* [Azione richiesta A]: Nel testo su Pelé, quante ore dura la tregua siglata nel 1967 in Nigeria?
○ ○ ○
PELÉ (1940-2022)

PELÉ (1940-2022)

“Pelé vede il gioco suo e dei compagni: lascia duettare in affondo chi assume l’iniziativa dell’attacco e, scattando a fior d’erba, arriva a concludere. Mettete tutti gli assi che volete in negativo, poneteli uno sull’altro: esce una faccia nera, un par di cosce ipertrofiche e un tronco nel quale stanno due polmoni e un cuore perfetti”
(Gianni Brera)

Talento immenso, meraviglia, fisicità, sogno, racconto. Se sia stato più forte lui o Diego è argomento che considero ozioso e irrilevante. Ancora più irrilevante considero l’accostamento di qualsiasi altro calciatore a Diego e Pelé. Loro due sono seduti a fianco del Dio del calcio, poi più in basso ci sono Sindelar, Di Stefano, Cruyff. Poi gli altri via via sino a Messi, Ronaldo (quello vero), Beckembauer, Platini, Gullit e gli altri. Pelé è narrazione, oralità, mito, eroe di un calcio ancora ammantato di fascino e mistero, un calcio mistico di oltreoceano. Già il suo breve soprannome evoca il fantastico.
Unico ad aver vinto tre mondiali (58, 62 e 70), un felino elegantissimo in grado di sfidare le leggi della fisica (gol di testa contro l’Italia. Burgnich torna sulla terra e lui resta in aria). Irride Mazurkiewicz col drible de vaca (lascia passare il pallone senza toccarlo verso un lato del portiere e si lancia su quello opposto). È figlio del calciatore Dondinho, poverissimo pulisce scarpe, si chiama Edson Arantes Do Nascimento ma diventa Pelé perché da bambino chiama Pilé il portiere Bilé. Il nomignolo non gli è mai piaciuto. Esordisce nel Santos a soli sedici anni quando Waldemar de Brito dice alla dirigenza del Santos che quel ragazzino di 15 anni sarebbe diventato il miglior calciatore del mondo. Poi il Brasile a 17. In Svezia trionfa e piange tra le braccia di Gilmar. Tutti lo vogliono ma il governo del Brasile lo dichiara “Tesoro nazionale”. Nel 1967 in Nigeria i due eserciti nemici siglano una tregua di 48 ore per poter vedere giocare Pelé in amichevole a Lagos.
○ ○ ○
* [Azione richiesta B]: Restituisci identico tutto quello che va dall'inizio delle registrazioni giù fino alla riga che contiene "planach niemal całkowicie", compresi entrambi gli estremi.
○ ○ ○
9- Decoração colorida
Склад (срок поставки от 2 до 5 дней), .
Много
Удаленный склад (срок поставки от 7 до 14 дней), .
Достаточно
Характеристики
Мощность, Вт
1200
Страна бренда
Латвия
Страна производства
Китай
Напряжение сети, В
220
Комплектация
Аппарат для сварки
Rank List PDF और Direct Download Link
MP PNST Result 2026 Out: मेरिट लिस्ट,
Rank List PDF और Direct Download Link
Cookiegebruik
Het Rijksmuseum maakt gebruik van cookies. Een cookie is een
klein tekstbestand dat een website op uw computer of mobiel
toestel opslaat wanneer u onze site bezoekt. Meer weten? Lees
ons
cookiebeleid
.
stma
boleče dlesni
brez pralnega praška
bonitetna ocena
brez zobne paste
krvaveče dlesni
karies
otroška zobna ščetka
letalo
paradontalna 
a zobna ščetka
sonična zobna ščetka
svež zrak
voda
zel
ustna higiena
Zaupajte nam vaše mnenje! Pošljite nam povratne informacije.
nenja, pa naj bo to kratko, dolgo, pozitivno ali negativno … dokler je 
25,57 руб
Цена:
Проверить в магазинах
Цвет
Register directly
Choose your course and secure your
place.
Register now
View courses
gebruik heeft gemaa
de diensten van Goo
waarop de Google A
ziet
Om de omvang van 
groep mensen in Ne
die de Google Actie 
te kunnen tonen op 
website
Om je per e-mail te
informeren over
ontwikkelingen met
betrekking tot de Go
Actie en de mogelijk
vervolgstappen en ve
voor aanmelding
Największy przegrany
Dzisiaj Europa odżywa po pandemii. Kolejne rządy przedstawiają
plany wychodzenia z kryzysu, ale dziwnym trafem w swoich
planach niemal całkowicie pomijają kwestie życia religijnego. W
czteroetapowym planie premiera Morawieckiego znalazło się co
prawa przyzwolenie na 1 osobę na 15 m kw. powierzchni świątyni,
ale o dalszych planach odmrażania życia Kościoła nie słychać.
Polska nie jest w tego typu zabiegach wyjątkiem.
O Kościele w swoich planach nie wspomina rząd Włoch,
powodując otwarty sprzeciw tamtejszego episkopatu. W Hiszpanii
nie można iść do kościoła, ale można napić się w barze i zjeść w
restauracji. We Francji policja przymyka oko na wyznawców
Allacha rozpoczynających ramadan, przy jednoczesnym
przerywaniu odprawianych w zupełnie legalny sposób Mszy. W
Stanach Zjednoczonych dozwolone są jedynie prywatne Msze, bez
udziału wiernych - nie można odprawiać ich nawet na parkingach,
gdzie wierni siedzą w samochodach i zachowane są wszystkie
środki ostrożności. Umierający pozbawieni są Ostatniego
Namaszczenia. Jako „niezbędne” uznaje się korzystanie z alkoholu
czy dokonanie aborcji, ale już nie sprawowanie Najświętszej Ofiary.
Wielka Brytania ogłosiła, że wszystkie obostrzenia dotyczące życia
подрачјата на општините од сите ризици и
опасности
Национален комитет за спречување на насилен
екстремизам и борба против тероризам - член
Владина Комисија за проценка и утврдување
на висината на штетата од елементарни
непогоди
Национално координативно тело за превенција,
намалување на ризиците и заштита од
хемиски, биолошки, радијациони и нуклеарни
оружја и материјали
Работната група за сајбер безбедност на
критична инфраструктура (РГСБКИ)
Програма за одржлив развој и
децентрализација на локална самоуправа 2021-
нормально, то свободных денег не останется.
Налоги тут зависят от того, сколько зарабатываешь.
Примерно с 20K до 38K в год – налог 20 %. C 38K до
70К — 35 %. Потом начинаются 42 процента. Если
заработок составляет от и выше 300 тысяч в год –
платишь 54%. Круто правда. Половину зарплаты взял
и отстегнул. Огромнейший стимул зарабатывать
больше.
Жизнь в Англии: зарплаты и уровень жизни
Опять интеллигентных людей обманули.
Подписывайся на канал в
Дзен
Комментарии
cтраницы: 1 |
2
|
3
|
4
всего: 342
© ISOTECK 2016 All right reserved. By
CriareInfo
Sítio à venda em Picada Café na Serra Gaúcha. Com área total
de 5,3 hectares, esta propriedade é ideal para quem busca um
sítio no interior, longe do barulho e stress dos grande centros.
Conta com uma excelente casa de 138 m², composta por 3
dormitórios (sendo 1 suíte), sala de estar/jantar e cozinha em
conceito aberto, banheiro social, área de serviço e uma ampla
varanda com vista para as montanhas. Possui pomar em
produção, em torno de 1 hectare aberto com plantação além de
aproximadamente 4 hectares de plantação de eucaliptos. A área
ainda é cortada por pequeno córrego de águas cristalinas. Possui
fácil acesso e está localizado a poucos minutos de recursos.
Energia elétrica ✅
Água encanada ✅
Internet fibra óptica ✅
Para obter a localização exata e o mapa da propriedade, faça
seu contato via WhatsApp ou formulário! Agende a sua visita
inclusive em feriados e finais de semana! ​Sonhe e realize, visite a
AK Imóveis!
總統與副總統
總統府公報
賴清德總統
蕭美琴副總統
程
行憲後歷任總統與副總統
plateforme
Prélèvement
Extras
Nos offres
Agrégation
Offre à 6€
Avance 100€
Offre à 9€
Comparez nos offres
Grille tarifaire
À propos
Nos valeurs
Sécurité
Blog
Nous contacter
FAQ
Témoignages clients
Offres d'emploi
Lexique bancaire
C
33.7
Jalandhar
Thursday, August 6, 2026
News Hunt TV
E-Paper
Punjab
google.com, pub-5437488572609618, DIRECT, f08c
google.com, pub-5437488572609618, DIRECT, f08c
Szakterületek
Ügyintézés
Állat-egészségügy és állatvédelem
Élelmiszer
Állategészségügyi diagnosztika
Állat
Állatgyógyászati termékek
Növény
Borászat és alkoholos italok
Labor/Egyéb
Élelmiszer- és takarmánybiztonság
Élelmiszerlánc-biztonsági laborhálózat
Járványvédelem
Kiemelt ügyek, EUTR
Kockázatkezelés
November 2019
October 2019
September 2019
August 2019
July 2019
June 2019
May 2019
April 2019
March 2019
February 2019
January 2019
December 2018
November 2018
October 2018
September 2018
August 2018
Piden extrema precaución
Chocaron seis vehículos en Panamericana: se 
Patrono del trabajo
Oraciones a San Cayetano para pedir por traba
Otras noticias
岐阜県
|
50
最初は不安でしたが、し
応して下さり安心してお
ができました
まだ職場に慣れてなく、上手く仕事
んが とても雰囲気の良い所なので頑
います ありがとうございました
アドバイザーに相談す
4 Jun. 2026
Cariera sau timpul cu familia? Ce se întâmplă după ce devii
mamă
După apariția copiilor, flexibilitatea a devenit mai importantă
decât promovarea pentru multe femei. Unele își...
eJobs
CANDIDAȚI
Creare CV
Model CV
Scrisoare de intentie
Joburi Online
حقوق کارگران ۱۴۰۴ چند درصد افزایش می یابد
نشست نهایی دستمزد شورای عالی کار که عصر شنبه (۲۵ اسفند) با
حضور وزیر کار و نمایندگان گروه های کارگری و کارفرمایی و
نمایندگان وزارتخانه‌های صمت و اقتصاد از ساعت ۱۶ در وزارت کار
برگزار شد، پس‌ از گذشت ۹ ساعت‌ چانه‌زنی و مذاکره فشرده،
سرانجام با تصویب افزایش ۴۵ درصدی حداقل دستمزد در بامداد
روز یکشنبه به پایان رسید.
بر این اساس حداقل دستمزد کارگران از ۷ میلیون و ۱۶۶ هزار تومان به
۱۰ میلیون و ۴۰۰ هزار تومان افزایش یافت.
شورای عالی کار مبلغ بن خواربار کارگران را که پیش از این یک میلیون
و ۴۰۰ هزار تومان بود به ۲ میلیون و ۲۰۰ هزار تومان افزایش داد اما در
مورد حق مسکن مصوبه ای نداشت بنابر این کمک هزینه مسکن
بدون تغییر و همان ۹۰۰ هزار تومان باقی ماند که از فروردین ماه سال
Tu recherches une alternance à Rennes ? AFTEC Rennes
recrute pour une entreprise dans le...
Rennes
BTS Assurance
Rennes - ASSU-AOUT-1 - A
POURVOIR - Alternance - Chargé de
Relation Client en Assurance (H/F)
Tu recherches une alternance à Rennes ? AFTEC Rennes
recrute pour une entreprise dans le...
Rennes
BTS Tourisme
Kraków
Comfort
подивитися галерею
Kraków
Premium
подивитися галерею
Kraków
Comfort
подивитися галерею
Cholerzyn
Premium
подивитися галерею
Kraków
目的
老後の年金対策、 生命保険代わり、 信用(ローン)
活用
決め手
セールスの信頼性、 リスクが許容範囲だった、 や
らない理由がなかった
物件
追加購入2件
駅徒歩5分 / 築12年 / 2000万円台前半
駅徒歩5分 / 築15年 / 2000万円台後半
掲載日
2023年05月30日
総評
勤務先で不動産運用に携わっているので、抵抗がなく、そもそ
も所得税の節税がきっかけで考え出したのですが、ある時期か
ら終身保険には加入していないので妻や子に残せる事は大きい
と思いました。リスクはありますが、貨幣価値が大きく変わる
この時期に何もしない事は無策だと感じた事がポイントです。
○ ○ ○
* [Esito del compito A]: 48 ore.

* [Esito del compito B]:
9- Decoração colorida
Склад (срок поставки от 2 до 5 дней), .
Много
Удаленный склад (срок поставки от 7 до 14 дней), .
Достаточно
Характеристики
Мощность, Вт
1200
Страна бренда
Латвия
Страна производства
Китай
Напряжение сети, В
220
Комплектация
Аппарат для сварки
Rank List PDF और Direct Download Link
MP PNST Result 2026 Out: मेरिट लिस्ट,
Rank List PDF और Direct Download Link
Cookiegebruik
Het Rijksmuseum maakt gebruik van cookies. Een cookie is een
klein tekstbestand dat een website op uw computer of mobiel
toestel opslaat wanneer u onze site bezoekt. Meer weten? Lees
ons
cookiebeleid
.
stma
boleče dlesni
brez pralnega praška
bonitetna ocena
brez zobne paste
krvaveče dlesni
karies
otroška zobna ščetka
letalo
paradontalna 
a zobna ščetka
sonična zobna ščetka
svež zrak
voda
zel
ustna higiena
Zaupajte nam vaše mnenje! Pošljite nam povratne informacije.
nenja, pa naj bo to kratko, dolgo, pozitivno ali negativno … dokler je 
25,57 руб
Цена:
Проверить в магазинах
Цвет
Register directly
Choose your course and secure your
place.
Register now
View courses
gebruik heeft gemaa
de diensten van Goo
waarop de Google A
ziet
Om de omvang van 
groep mensen in Ne
die de Google Actie 
te kunnen tonen op 
website
Om je per e-mail te
informeren over
ontwikkelingen met
betrekking tot de Go
Actie en de mogelijk
vervolgstappen en ve
voor aanmelding
Największy przegrany
Dzisiaj Europa odżywa po pandemii. Kolejne rządy przedstawiają
plany wychodzenia z kryzysu, ale dziwnym trafem w swoich
planach niemal całkowicie pomijają kwestie życia religijnego. W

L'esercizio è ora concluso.